Python的正则表达式re模块

　　　　　　　　　　　　　　Python的正则表达式（re模块）

　　　　　　　　　　　　　　　　　　　　　　　　　　　　　　　　　　　　　　作者：尹正杰

　　Python使用re模块提供了正则表达式处理的能力。如果对正则表达式忘记的一干二净的话，可以花费几分钟时间在网上概览一下正则表达式基础，也可以参考我之前的笔记：https://www.cnblogs.com/yinzhengjie/p/11112046.html。

一.常量

多行模式：

　　re.M
　　re.MULTILINE

单行模式：

　　re.S
　　re.DOTAL

忽略大小写：

　　re.I
　　re.IGNORECASE

忽略表达式中的空白字符：
　　re.X
　　re.VERBOSE

二.单次匹配

1>.match方法

 #！/usr/bin/env python

 #_*_conding:utf-8_*_

 #@author :yinzhengjie

 #blog:http://www.cnblogs.com/yinzhengjie

 import re

 src = """bottle\nbag\nbig\napple"""

 for i,c in enumerate(src,1):

     print((i-1,c),end="\n" if i % 10 == 0 else " ")

 print()

 result = re.match("b",src)          #match匹配从字符串的开头匹配，找到第一个就不找了，返回match对象。

 print(1,result)

 result = re.match("a",src)          #没找到，返回None

 print(2,result)

 result = re.match("^a",src,re.M)    #依然从头开始找，多行模式没有用

 print(3,result)

 result = re.match("^a",src,re.S)    #依然从头开始找

 print(4,result)

 """

         设定flags，编译模式，返回正则表达式对象regex。第一个参数就是正则表达式字符串(pattern)，flags是选项。正则表达式需

     要被编译，为了提高效率，这些编译后的结果被保存，下次使用同样的pattern的时候，就不需要再次编译。

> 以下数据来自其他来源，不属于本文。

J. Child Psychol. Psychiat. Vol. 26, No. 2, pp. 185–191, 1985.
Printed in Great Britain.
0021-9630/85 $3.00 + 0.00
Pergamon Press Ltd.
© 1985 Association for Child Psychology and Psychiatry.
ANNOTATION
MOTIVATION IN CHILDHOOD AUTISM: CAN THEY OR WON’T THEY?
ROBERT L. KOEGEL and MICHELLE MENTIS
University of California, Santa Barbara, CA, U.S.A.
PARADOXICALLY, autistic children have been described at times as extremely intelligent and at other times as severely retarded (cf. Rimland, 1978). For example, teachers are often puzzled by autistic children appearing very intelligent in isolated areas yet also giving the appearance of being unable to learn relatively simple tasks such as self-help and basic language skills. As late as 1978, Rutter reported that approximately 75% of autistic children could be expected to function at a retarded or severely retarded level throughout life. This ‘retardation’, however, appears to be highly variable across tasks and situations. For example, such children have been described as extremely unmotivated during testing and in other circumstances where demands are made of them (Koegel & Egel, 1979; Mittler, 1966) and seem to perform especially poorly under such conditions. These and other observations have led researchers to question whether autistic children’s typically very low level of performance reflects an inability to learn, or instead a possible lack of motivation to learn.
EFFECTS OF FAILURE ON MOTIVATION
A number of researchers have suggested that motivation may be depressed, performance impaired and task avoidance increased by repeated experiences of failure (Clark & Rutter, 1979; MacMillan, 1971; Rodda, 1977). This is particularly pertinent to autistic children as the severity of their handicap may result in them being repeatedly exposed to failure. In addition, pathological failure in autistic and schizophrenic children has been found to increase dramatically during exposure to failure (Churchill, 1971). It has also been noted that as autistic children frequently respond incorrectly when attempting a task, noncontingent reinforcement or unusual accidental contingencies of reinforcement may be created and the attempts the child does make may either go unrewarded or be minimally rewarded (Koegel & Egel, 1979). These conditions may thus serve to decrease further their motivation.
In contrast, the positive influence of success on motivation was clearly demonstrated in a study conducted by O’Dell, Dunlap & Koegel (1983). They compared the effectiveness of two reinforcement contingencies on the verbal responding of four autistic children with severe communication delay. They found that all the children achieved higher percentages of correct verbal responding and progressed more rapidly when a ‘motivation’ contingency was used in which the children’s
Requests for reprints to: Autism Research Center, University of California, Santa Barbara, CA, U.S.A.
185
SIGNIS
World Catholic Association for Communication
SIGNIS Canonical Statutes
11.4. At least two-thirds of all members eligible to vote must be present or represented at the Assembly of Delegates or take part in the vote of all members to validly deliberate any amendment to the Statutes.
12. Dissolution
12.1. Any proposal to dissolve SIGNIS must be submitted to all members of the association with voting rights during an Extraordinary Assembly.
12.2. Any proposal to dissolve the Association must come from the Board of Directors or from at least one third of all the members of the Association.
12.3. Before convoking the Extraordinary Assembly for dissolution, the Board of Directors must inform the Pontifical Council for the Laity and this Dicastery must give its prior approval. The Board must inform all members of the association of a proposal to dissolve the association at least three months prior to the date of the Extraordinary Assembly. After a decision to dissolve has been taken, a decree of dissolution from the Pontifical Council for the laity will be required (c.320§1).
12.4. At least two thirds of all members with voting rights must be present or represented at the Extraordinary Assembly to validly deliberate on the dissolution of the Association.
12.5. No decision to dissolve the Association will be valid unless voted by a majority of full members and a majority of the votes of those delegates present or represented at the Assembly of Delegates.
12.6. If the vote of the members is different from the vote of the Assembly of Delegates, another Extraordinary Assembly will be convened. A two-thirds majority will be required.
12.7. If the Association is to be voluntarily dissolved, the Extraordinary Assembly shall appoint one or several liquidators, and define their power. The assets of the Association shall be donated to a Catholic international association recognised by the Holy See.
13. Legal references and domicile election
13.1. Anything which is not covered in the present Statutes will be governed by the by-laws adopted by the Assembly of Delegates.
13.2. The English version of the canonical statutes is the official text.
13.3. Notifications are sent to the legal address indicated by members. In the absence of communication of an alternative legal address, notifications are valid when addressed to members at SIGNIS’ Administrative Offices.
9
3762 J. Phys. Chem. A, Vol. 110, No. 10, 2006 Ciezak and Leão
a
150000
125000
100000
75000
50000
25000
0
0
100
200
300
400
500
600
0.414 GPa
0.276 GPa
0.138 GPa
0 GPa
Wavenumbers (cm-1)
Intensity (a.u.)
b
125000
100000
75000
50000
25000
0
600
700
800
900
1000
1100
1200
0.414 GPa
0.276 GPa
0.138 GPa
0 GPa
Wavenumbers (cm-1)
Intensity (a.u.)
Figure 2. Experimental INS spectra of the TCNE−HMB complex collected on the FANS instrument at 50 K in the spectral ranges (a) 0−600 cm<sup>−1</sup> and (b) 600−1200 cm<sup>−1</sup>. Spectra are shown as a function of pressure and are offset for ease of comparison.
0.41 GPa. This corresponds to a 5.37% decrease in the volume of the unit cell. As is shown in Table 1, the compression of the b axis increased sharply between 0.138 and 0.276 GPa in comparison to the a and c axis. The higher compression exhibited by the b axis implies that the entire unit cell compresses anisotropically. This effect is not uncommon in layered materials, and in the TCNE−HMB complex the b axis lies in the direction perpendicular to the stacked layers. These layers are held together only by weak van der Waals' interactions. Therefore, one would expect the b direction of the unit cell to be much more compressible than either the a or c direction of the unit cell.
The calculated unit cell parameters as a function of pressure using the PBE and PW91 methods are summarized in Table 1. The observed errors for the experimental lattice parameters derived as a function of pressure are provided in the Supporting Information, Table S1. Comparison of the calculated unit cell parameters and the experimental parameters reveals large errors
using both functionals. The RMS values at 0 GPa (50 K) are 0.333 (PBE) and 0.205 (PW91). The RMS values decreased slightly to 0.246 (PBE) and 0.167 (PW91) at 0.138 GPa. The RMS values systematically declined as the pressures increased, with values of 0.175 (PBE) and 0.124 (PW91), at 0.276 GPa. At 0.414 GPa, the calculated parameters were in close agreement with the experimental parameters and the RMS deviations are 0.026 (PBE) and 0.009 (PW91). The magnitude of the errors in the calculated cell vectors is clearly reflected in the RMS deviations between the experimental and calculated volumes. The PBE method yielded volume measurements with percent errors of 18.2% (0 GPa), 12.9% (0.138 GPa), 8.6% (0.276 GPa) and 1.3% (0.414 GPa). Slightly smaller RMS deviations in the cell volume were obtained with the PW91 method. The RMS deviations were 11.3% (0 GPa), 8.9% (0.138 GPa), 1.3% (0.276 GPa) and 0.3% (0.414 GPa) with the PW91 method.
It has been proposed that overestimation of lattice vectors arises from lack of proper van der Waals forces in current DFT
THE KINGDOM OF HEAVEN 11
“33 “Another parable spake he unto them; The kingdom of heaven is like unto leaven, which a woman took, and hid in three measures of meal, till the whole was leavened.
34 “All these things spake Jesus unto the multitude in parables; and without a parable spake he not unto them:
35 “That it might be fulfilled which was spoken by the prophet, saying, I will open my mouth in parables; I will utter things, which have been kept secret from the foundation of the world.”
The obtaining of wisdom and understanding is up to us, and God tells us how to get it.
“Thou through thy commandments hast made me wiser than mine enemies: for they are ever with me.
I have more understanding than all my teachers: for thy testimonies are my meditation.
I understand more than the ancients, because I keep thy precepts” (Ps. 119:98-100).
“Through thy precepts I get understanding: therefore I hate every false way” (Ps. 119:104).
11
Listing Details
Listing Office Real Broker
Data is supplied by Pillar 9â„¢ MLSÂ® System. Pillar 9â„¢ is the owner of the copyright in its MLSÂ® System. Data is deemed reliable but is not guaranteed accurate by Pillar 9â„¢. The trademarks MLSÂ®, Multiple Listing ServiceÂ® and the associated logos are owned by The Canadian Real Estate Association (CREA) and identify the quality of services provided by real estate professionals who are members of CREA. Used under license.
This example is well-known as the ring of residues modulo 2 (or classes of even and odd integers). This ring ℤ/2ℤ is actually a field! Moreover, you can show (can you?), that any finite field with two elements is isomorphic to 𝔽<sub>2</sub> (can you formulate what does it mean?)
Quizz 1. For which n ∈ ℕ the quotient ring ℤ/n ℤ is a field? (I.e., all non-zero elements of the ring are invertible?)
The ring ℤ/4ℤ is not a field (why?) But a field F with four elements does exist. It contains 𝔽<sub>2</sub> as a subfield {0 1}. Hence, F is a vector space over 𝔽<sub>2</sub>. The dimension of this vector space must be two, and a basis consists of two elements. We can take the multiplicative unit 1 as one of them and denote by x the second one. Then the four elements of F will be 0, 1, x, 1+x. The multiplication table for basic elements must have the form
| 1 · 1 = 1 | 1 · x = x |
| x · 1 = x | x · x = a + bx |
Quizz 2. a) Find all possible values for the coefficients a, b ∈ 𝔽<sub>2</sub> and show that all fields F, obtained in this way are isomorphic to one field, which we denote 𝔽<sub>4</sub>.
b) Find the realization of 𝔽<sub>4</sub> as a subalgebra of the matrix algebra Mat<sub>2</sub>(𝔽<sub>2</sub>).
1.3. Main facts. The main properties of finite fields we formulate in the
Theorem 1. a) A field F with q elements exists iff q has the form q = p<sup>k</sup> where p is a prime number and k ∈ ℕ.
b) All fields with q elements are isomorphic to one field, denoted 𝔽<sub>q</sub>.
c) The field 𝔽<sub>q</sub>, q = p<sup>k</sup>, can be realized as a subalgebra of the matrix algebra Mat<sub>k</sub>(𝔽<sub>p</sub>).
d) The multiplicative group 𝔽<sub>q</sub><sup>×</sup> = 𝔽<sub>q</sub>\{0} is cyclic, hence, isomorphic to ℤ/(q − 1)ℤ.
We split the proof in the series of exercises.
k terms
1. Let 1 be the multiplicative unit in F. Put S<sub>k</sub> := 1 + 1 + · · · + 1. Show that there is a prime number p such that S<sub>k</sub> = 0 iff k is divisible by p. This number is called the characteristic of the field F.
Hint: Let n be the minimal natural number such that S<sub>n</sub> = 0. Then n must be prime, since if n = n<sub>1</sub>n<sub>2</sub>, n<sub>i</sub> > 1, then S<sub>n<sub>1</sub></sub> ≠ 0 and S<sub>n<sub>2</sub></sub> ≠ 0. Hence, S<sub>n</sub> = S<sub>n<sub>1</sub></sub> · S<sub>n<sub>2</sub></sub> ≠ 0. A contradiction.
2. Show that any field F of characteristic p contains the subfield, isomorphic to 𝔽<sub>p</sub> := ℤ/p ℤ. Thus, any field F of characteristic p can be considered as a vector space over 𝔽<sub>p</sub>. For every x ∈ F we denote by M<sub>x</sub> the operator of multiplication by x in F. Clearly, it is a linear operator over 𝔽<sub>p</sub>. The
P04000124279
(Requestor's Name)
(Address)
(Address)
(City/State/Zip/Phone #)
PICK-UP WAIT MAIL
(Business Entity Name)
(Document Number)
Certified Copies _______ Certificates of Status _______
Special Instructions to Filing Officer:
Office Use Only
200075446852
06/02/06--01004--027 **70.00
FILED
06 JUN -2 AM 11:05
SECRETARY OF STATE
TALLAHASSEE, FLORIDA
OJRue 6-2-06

         re的其它方法为了提高效率都调用了编译方法，就是为了提速。

 """

 regex = re.compile("a",flags=0)     #先编译，然后使用正则表达式对象

 result = regex.match(src)           #依然从头开始找，regex对象match方法可以设置开始位置和结束位置，依旧返回match对象。

 print(5,regex)

 result = regex.match(src,15)        #把索引15作为开始找

 print(6,result)

 #以上代码执行结果如下:

 (0, 'b') (1, 'o') (2, 't') (3, 't') (4, 'l') (5, 'e') (6, '\n') (7, 'b') (8, 'a') (9, 'g')

 (10, '\n') (11, 'b') (12, 'i') (13, 'g') (14, '\n') (15, 'a') (16, 'p') (17, 'p') (18, 'l') (19, 'e')

 1 <re.Match object; span=(0, 1), match='b'>

 2 None

 3 None

 4 None

 5 re.compile('a')

 6 <re.Match object; span=(15, 16), match='a'>

2>.serach方法

 #！/usr/bin/env python

 #_*_conding:utf-8_*_

 #@author :yinzhengjie

 #blog:http://www.cnblogs.com/yinzhengjie

 import re

 src = """bottle\nbag\nbig\napple"""

 for i,c in enumerate(src,1):

     print((i-1,c),end="\n" if i % 10 == 0 else " ")

 print()

 result = re.search("a",src)     #从头搜索知道第一个匹配，返回mathc对象

 print(1,result)

 regex = re.compile("b")

 result = regex.search(src,1)

 print(2,result)

 regex = re.compile("^b",re.M)

 result = regex.search(src)      #regex对象search方法可以重设定开始位置和结束位置，返回mathc对象

 print(3,result)

 result = regex.search(src,8)

 print(4,result)

 #以上代码执行结果如下:

 (0, 'b') (1, 'o') (2, 't') (3, 't') (4, 'l') (5, 'e') (6, '\n') (7, 'b') (8, 'a') (9, 'g')

 (10, '\n') (11, 'b') (12, 'i') (13, 'g') (14, '\n') (15, 'a') (16, 'p') (17, 'p') (18, 'l') (19, 'e')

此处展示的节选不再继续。